- **Problem statement**: Output each entry verbatim. Leave the images out.
-------- Records for this task --------
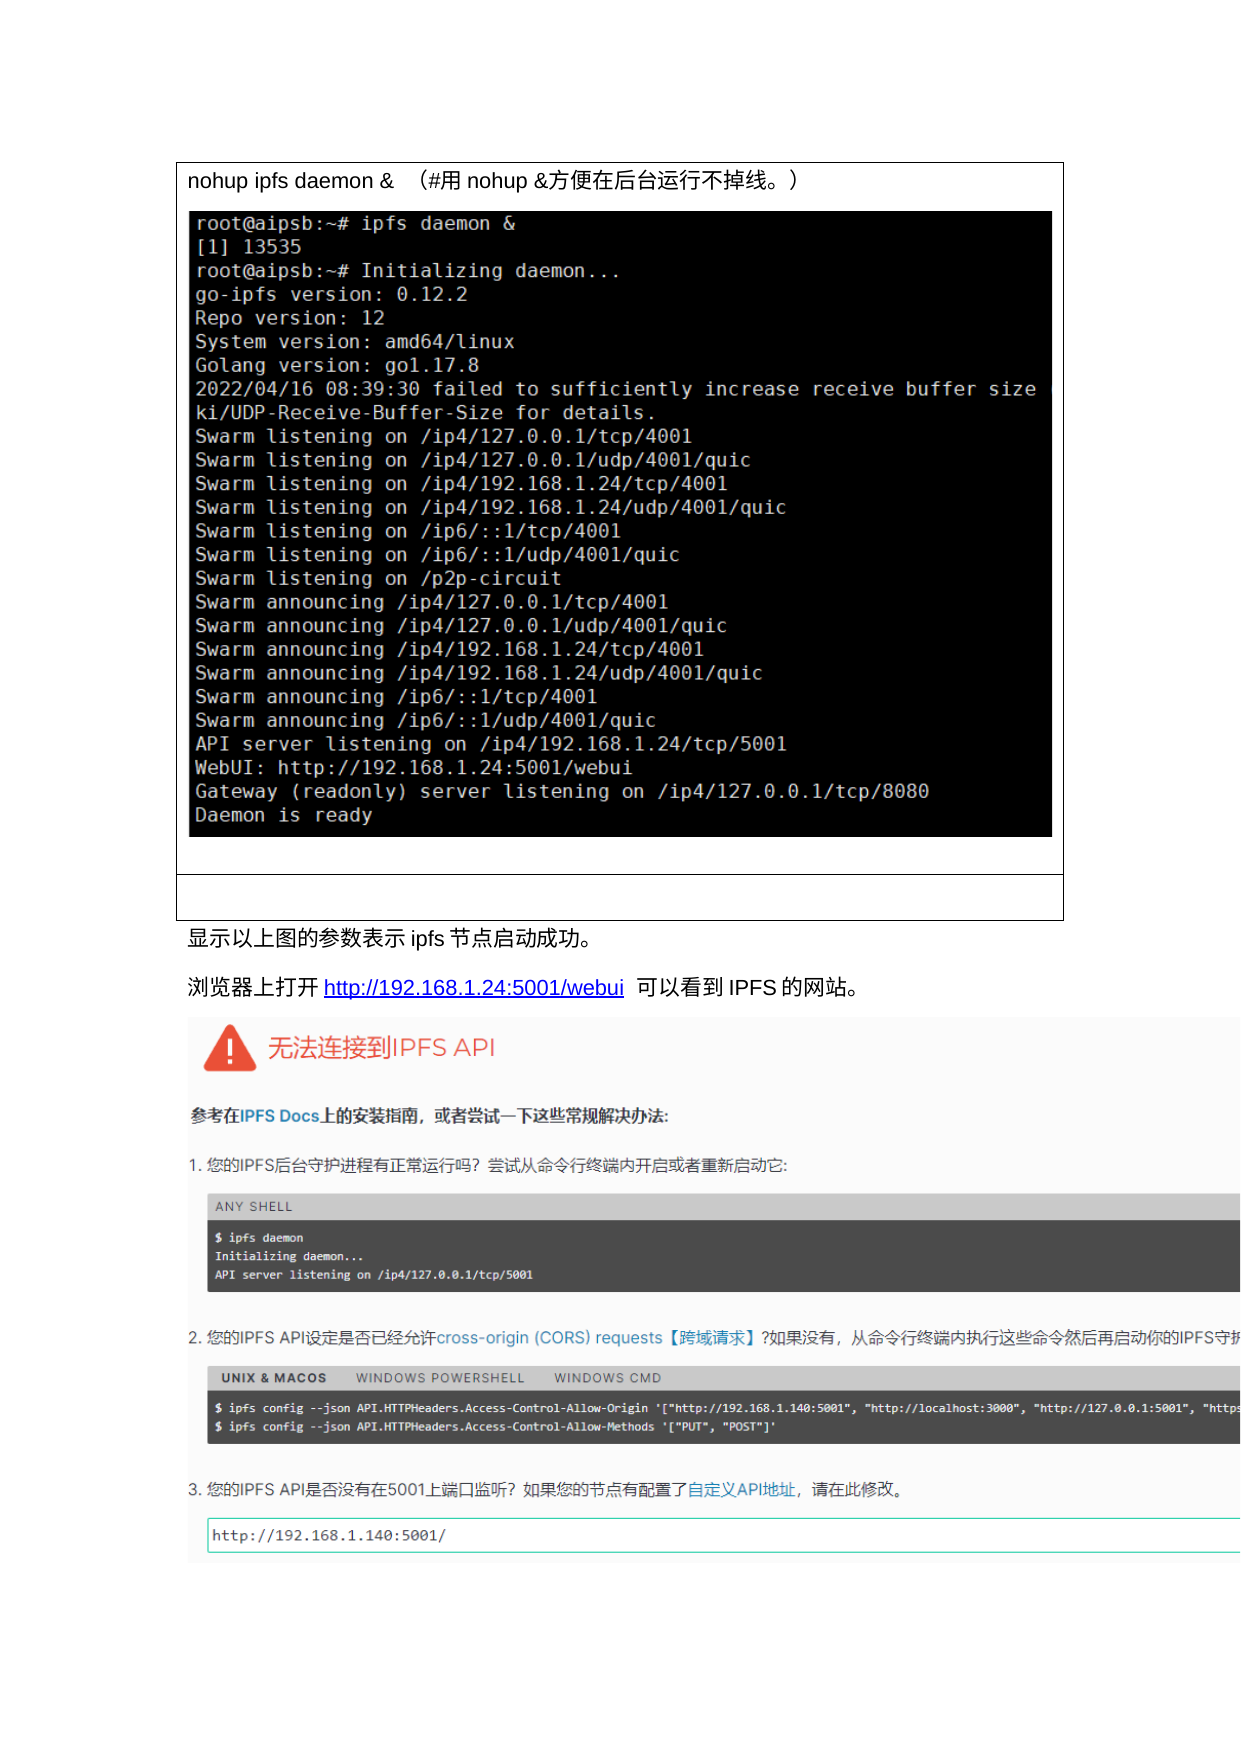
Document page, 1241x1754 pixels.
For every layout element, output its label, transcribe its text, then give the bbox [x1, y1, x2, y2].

table_header nohup ipfs daemon & （#用nohup &方便在后台运行不掉线。） [177, 163, 1063, 874]
picture [187, 1017, 1241, 1563]
table_cell [177, 875, 1063, 920]
list 浏览器上打开 http://192.168.1.24:5001/webui 可以看到IPFS的网站。 [187, 969, 1053, 1002]
picture [187, 211, 1053, 837]
text 显示以上图的参数表示ipfs节点启动成功。 [187, 921, 1053, 953]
--------
- **Answer to the exercise**:
Document page, 1241x1754 pixels.
For every layout element, output its label, transcribe its text, then give the bbox [x1, y1, x2, y2].

table_header nohup ipfs daemon & （#用nohup &方便在后台运行不掉线。） [177, 163, 1063, 874]
picture [187, 1017, 1241, 1563]
table_cell [177, 875, 1063, 920]
list 浏览器上打开 http://192.168.1.24:5001/webui 可以看到IPFS的网站。 [187, 969, 1053, 1002]
picture [187, 211, 1053, 837]
text 显示以上图的参数表示ipfs节点启动成功。 [187, 921, 1053, 953]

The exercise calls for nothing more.